けれど、と前置きした女の笑みが、変わる。緋桜もよく知っている、殺人姫や魔女が時折見せていた、狂気混じりの笑みに。
「正気のままなら、転生者なんてやっていけないでしょう?」
「……っ⁉︎」
言葉と共に、大きな爆発音が船を揺らした。部屋の外では黒服たちが騒いでいる。今日までに船中へ張り巡らせた探知は、敵の侵入を脳内に知らせていた。
僅か数秒の間に、緋桜は答えへと至る。
「お前まさか、自分で」
「勘違いしないでね。わたくしは本気でわたくしの命を奪って欲しかったし、誰かに脅されているわけでもない。あなたに求婚したのも本気よ」
「タチの悪い自殺志願者かよ……!」
とんでもない女に目をつけられてしまった。殺人姫や魔女よりもなおタチが悪い。女難の相でもあるのか、俺は。
「それで、どうかしら? わたくしの元へ来る気はある?」
「何回も言わせるなよ、そんなものはない」
「どうして? わたくしの最期を飾れるのは、あなたしかいないのよ?」
「生憎、惚れた女がいるんでな。あいつと一生一緒にいるって、もう決めてるんだ」
「それは残念、なら死になさい」
透明な何かが、部屋の中で揺らめいた。
次の瞬間には、緋桜を囲むようにしてアサルトライフルを構えた武装した兵士たちが現れる。
舌打ちをひとつして、全身を桜の花びらで覆った。
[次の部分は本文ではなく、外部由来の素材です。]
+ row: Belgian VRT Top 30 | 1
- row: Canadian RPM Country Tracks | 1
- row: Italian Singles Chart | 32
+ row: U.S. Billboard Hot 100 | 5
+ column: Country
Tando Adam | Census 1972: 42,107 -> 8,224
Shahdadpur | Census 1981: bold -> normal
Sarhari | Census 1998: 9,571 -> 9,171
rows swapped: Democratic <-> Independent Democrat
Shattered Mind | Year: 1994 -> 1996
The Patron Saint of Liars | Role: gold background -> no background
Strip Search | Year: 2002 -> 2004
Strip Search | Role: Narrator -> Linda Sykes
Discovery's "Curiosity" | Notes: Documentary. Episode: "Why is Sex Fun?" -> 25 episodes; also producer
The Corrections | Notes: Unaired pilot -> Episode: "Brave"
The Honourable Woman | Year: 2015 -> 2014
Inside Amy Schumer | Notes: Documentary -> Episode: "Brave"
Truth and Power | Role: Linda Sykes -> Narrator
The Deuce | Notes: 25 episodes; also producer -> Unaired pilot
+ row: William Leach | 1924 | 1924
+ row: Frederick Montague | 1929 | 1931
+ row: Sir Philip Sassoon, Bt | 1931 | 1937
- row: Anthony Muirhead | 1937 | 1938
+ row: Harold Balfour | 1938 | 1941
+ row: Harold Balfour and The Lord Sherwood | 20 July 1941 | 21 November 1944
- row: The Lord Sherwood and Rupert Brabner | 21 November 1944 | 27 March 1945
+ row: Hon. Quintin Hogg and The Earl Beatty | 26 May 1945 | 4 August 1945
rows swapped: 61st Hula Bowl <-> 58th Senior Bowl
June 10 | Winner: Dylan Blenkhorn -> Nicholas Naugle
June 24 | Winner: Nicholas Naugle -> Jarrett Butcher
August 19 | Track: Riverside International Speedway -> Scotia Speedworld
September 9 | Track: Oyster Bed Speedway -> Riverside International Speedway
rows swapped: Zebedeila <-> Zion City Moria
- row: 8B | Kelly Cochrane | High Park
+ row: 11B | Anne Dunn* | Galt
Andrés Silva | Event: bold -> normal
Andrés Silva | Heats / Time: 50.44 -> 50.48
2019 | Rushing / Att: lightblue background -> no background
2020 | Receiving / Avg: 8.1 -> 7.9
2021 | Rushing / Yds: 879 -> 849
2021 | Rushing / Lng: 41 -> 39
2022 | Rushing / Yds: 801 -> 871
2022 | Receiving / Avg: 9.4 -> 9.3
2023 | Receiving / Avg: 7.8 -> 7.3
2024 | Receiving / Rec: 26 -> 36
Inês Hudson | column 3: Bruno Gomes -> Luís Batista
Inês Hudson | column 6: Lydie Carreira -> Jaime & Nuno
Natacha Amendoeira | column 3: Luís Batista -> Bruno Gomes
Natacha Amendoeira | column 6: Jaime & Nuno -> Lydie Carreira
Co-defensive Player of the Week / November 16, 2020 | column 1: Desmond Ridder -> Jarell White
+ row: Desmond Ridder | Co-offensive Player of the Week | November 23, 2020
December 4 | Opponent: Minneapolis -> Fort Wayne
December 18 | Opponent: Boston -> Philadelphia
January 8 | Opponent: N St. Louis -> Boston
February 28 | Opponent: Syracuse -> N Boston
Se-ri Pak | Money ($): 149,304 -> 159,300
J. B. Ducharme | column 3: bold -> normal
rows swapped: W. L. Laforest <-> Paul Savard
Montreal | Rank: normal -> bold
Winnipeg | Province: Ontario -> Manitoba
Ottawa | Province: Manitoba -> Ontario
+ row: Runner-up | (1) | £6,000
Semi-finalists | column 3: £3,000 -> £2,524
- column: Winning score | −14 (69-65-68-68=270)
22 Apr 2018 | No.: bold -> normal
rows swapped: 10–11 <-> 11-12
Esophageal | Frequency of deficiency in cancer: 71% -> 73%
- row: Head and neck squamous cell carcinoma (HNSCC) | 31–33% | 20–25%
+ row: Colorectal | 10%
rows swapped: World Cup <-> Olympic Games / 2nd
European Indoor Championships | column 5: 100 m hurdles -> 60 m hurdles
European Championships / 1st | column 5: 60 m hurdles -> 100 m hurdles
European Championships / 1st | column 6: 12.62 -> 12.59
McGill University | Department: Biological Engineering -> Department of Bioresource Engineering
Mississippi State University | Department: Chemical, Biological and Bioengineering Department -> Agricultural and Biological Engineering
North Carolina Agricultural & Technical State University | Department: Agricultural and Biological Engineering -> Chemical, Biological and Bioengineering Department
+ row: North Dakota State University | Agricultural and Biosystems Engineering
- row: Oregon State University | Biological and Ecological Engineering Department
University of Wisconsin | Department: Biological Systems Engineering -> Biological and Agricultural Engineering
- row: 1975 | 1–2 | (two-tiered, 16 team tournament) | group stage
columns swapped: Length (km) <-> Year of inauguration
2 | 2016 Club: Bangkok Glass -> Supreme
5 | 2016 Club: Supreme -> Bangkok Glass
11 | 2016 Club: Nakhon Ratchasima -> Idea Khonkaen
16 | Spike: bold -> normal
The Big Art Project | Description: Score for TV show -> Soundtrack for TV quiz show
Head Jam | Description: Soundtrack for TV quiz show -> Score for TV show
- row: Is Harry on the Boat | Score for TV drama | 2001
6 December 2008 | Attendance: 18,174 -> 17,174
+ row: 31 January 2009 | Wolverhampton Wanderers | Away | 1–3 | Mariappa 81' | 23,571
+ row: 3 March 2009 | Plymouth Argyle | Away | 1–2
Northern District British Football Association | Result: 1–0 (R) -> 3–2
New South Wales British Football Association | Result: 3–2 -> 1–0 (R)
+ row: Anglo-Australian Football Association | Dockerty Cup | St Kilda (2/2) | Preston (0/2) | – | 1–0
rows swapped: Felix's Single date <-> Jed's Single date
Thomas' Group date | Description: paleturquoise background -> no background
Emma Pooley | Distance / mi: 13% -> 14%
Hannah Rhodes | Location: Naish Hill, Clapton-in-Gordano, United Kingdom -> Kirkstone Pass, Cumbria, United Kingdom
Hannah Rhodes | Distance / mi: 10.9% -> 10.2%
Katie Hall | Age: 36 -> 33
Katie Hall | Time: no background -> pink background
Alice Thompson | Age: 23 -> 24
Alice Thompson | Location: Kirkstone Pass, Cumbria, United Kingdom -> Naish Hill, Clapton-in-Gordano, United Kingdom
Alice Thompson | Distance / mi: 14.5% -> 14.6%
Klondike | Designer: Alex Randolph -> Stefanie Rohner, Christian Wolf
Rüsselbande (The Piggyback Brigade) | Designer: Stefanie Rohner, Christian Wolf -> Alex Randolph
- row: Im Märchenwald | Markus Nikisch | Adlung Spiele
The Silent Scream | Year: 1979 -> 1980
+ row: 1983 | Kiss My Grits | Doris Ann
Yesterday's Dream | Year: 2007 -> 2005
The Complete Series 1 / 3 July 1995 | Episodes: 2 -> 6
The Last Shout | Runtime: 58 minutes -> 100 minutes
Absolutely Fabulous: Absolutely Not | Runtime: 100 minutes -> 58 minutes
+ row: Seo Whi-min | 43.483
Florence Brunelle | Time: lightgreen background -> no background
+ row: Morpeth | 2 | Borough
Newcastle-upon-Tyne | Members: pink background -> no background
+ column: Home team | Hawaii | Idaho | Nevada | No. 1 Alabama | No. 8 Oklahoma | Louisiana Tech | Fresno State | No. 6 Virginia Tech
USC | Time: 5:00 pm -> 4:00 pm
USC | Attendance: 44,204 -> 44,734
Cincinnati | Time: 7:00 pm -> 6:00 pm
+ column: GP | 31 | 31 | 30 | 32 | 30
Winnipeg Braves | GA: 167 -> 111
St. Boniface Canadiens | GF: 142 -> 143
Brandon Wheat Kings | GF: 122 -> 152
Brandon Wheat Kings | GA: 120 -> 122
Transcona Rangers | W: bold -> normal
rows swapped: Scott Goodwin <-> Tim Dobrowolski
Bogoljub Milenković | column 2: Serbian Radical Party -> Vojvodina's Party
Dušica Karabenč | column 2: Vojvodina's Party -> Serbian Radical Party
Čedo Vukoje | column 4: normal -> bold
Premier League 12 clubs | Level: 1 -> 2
遅れて激しい銃声。全方位からの強い衝撃を難なく耐えていたが、不自然なタイミングそれが止まる。
代わりに聞こえてくるのは、悲鳴と肉を突き破る音。
なにが起きたのかを察して花びらを消し、どこかへと姿を消したエウロペの代わりに立っている吸血鬼へと声をかけた。
「見てたんならもっと早く助けてくれよ」
「なに、邪魔をしては悪いと思ってな。それにしても緋桜、貴様はどうしてそう、面倒な女ばかりを引っ掛けるのだ」
「人聞きの悪い言い方はやめてくれ。俺が引っ掛けたんじゃなくて、むしろ引っ掛かった側だよ、今回は」
死体の中で佇むグレイは、こちらに憐れみの視線を向けてくる。
一途な吸血鬼様は女性関係のトラブルに巻き込まれたことがなさそうで、心底羨ましい限りだ。自分も結構一途な方なのだが、この差は一体なんなのか。
「全部視たか?」
「無論だ。探偵どもに伝えてくる」
「お前は桃の方に頼む。織たちの方は俺が行くよ」
「先程の言葉、魔女に直接伝えてやればいいだろう」
「それができたら、俺とあいつはこんな風になってない」
もっと簡単な道があったのだと思う。
桃にとっても緋桜にとっても、最善の方法というものがどこかに転がってるはず。けれど、二人はそれを選択しなかった。できなかった。
だからお互いに一方通行の想いだけを抱いて、今日に至っているのだ。
「……貴様がそれでいいなら、私からはもうなにも言わんよ。しかし、よく考えろよ。でなければ、昔の私や、あるいは転生者のようになってしまうからな」
「そいつは嫌だな」
グレイがどこかへ転移したのを見て、タバコを取り出し火をつける。
またひとつ、煙の中になにかを隠した。